Ideas

Doctor Shortage, The Silent Epidemic: Reviving Ancillary Medical Services Is The Cure

Ekta Chauhan

Mar 20, 2018, 06:59 PM | Updated 06:59 PM IST


Medical care in India
Medical care in India
  • A way to ensure quality medical care is to revive subsidiary services that can support doctors and prevent medical mishaps.
  • In a recent incident, 21 people in the Unnao district of Uttar Pradesh were infected with HIV AIDS after an unqualified doctor treated them with infected syringe and needle. The quack apparently charged his patients only Rs 5 while reusing the needles and syringes to ‘treat’ them.

    This is only one of the many instances of negligent medical practice by untrained doctors due to which, people contract deadly diseases or lose their lives battling them.

    Jholachaaps or unqualified medical professionals or UMPs, if we may use the term for quacks, is the biggest and darkest blot on India’s healthcare services. Despite a slew of cases where people have suffered or lost their lives due to wrong medication, the business of quacks continue to thrive, especially among urban poor and rural areas.

    According to a 2016 report by WHO, 57 per cent allopathic doctors in India do not have a medical qualification. So who are these quacks and how do they end up as ‘doctors’ for a large section of the population?

    One of the most common trends is when an apprentice trains under a qualified doctor and then starts his/her own practice. During the internship, the assistant learns the basic tricks of the trade like prescribing drugs for practically all common complaints such as vomiting, diarrhoea, fever, joint pains, respiratory distress, abdominal pain etc, and even treatment for minor accidents. These UMPs then set up independent practice and start treating patients for minor illnesses and refer the rest to another doctor for a commission. This marriage of convenience serves both the parties well, leaving the hapless patients to their fate.

    Walls littered with advertisements of ‘Bangali doctors’, ‘ayuervedic doctors’ or ‘sex doctors’ are a common sight during travels. These are often the 24/7, one-stop shops offering cheap services for those who may not have the capacity or willingness to visit the nearest primary health centre (PHCs). According to Census data most PHCs are located five, 10 or more kilometres away from the surrounding villages. For example, a daily wage earner cannot afford to miss an entire day’s wage visiting a doctor. For him, side effects or drug resistance due to poor or careless medical treatment is only secondary to loss of wage. Such conditions force people to visit these neighbourhood quacks who enjoy a reputation through word of mouth.

    Pseudo pharmacists are another such dubious element of this type of medical practice. They often sell antibiotics and steroids over the counter based on symptoms described by the patients. Over time, some of them preserve copies of doctors’ prescriptions and then mix and match the drugs and sell them to vulnerable patients. Another scenario would be where quacks prescribe a combination of ayurvedic, homeopathic and allopathic drugs.

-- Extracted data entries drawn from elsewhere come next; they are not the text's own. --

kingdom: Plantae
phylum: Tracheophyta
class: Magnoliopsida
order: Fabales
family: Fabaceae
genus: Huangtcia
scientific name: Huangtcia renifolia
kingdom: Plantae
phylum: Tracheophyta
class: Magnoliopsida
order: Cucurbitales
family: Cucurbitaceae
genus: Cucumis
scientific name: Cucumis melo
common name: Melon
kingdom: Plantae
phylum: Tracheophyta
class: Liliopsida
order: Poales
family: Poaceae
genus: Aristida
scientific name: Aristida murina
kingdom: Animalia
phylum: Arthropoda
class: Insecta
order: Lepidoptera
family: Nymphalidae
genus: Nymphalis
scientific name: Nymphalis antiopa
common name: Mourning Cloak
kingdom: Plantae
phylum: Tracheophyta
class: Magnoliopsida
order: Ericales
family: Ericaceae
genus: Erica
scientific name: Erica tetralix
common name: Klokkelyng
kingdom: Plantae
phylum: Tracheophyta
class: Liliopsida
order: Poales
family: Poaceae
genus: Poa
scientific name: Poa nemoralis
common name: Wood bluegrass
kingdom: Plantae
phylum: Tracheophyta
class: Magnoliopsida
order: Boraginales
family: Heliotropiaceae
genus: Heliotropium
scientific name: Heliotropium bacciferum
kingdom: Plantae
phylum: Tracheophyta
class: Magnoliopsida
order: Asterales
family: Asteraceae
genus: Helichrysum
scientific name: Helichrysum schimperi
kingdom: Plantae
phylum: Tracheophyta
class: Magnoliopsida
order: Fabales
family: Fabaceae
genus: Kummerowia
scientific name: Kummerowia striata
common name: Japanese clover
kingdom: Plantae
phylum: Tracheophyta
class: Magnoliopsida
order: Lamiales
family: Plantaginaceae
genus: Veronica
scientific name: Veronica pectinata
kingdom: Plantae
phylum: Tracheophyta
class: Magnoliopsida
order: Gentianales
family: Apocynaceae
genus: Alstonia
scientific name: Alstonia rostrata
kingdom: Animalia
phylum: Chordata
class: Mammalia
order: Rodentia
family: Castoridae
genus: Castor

    Such UMPs thus form a majority of medical practioners in India. Some have nothing more than school education and at best might be graduate but without any medical education. Their framed certificates and diplomas on the walls of their clinics generally display titles that sound ‘medical’, which however, make little difference to a poor, uneducated patient.

    In a 2015 working paper by Shailender Kumar Hooda, an economist working with the Indian School of Industrial Development, decoded National Sample Survey Organisation (NSSO) data to show that there are 10.7 lakh medical establishments in the country. Of these, only 8 per cent are hospitals and the rest are single practitioner enterprises run by unqualified practitioners.

    The country is clearly facing a shortage of qualified doctors and the gap is being filled by quacks. A very important policy measure to correct this misbalance has been constantly side-lined: Short term courses. Before the Bhore Committee abolished such courses in 1946, Licentiate Medical Practitioners (LMPs) were trained for 3-3.5 years to deliver quality medical services in rural areas. At that time, it was expected that India would produce a sufficient number of trained doctors; something that hasn’t happened even after seven decades of Independence.

    Such short term courses help train people for the community (perhaps in local languages) in primary care. These LMPs would not replace the qualified doctors but rather work as their subsidiary. They can be employed at sub centre level, which would ensure a wider reach for the existing Primary Health Centres (PHCs). Thus, ancillary responsibilities can be taken care of by LMPs and quality emergency and inpatient care can be provided by doctors. Today, only a few PHCs offer inpatient care due to a lack of staff.

    Thus reviving the idea of LMPs can help address the chronic shortage of doctors in India. Apart from such long term measures, there is an urgent need to set up a pro-active mechanism to root out quacks that have plagued the health care system.

    Ekta is a staff writer at Swarajya.